***** Exercise passage
When reviewing the model geometry and visualizing results, the following areas should be thoroughly evaluated for local mesh refinement:
Fastest flow velocities
- For a typical room, the fastest flow would be located at the inlets and returns (e.g. place your hand over an inlet while it is blowing air and then move your hand away from it).
- Internal momentum sources such as computer fans, fume hoods or ceiling fans would all have higher local flow velocities than the surrounding air.
Narrow flow channels
- These are areas where the flow has to go between a relatively thin gap. For example, when modeling chemistry labs, a small gap under the door may be modeled to make sure air is always being pulled in from the hallway to eliminate odors or contaminants from escaping the room.
- Depending on surrounding conditions, narrow flow gaps may also correspond to areas of highest flow velocity.
Highest component temperatures
- Objects that are hotter than the surrounding fluid may create a local natural convection engine (i.e., as hot air rises off the component, it entrains colder air from the immediate surroundings). An example would be a large motor or engine on a factory floor.
- The autosize feature will automatically focus more elements in areas that have small edges or lots of curved surfaces, such as those found in architectural features. However, it still may need some additional help from local refinement.
To demonstrate the process of strategic refinement, consider the following AEC application of an air curtain, which helps to keep ambient air out of a conditioned space when the door is open. Assume that the ambient wind speed is 10 mph and the air curtain inlet velocity is 3000 fpm.
|1.||Ambient air with prevailing wind|
|2.||Doorway with air curtain.|
|3.||Conditioned retail space|
An initial default mesh is generated, reviewed and then refined by adjusting the mesh sizes on the volumes.
The refined mesh appears to be a good start, so a simulation run is initiated and the results are reviewed. As depicted below, the results appear questionable in the vicinity of the air curtain
|1||Air curtain inlet only has 1 element across, which is not enough to accurately capture the flow profile.|
|2||The velocity of the air drops off quite suddenly once it leaves the nozzle.|
Even if the expected results from prior physical testing or hand calculations are not available, the air curtain region should still be considered for refinement for two reasons: 1) It is the highest velocity fluid in the model (the air curtain is 3000 fpm, 10 mph converts to only 880 fpm); and 2) The air in the curtain inlet has to go through the narrowest gap in the model.
**********
***** Data supplied
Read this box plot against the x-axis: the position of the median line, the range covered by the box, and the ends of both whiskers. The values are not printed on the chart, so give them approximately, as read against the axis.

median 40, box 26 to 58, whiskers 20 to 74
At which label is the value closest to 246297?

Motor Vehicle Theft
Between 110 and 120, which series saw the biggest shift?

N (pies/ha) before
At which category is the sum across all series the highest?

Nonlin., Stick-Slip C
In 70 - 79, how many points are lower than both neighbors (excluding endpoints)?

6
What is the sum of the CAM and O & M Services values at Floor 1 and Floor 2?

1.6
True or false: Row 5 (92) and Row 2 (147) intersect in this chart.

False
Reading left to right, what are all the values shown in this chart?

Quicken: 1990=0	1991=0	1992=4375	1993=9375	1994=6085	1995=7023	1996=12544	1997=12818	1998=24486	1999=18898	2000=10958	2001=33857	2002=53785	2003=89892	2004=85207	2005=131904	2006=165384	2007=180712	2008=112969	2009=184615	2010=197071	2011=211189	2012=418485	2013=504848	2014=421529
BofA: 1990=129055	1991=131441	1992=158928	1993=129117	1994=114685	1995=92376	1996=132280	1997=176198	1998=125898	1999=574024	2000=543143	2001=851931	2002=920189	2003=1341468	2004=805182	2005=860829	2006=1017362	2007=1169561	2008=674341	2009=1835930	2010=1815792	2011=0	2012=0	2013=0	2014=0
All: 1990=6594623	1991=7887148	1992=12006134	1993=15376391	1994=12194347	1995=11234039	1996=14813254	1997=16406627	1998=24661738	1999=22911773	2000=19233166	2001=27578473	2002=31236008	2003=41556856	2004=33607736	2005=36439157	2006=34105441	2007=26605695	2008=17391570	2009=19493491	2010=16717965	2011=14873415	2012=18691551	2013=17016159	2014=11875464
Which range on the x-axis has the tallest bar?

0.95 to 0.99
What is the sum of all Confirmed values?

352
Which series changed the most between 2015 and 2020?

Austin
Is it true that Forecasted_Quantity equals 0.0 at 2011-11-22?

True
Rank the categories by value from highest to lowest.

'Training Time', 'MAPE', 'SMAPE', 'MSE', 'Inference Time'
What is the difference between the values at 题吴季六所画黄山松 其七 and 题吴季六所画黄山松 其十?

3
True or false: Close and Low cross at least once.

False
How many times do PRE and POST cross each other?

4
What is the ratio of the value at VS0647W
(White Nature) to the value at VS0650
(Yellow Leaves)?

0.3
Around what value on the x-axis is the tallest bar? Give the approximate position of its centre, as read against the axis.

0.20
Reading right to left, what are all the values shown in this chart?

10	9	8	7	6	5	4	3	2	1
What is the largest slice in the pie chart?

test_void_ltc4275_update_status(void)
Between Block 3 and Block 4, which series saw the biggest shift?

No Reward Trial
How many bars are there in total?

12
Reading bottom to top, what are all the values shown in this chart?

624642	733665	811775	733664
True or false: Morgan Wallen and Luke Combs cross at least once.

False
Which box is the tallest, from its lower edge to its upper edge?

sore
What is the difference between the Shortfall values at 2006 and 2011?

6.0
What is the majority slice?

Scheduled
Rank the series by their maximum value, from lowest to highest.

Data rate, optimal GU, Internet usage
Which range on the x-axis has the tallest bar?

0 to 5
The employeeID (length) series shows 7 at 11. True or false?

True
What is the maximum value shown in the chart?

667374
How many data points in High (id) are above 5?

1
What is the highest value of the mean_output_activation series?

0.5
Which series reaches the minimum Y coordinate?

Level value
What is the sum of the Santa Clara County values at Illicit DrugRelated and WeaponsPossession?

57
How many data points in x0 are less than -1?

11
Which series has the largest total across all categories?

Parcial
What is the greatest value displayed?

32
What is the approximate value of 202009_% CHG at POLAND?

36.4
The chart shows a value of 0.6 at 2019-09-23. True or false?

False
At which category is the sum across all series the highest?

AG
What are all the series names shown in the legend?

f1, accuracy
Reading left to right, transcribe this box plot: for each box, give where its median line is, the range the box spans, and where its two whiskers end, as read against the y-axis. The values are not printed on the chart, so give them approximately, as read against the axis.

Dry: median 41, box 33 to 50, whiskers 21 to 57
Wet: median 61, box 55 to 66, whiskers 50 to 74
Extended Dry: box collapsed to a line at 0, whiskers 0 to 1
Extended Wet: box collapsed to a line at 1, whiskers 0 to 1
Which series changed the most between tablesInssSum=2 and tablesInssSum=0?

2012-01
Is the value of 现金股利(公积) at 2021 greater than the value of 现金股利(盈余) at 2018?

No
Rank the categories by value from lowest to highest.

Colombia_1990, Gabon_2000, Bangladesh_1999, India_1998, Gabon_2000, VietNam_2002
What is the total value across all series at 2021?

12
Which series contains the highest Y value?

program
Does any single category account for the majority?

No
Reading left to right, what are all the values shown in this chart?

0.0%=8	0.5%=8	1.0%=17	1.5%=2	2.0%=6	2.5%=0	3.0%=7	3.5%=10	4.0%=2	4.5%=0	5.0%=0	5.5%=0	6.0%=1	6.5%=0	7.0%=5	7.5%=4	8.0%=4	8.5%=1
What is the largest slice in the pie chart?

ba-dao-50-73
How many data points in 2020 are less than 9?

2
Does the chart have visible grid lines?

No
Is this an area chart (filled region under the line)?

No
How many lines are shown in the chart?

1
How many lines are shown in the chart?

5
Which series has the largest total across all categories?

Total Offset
**********
Activity list ▸
a: In the mesh refinement text, what speed in fpm does the 10 mph ambient wind convert to?
b: Write the next part of the mesh refinement text, beginning after its final sentence.

Answers to each task ▸
a: 880 fpm

b:
A number of suitable mesh refinement strategies could be used in this situation. In this particular case, a total of 3 mesh refinement regions were added as depicted below. The regions are cascaded to precisely control the transition from small elements to large elements. This method (sometimes referred to as the Russian doll approach) helps to conserve elements by avoiding using the same small mesh size used for the inlet in areas which are some distance from the inlet.
A comparison of the results below reveals the impact of proper mesh refinement on the results.
|1||Default mesh Air curtain velocity fades rapidly at the inlet and the plume does not extend to the floor.|
|2||Strategically refined mesh. The air curtain plume extends nearly all the way to the floor.|
The video available here further illustrates the refinement process on the air curtain.
An extreme example of what NOT to do is to take the small mesh size required around the inlet and apply it to the entire domain. The resulting mesh, shown below, is so dense that it appears all black when zoomed out. While this mesh is certainly accurate, it would be considered as over-meshed and a waste of elements since the resulting run times would be much longer than needed.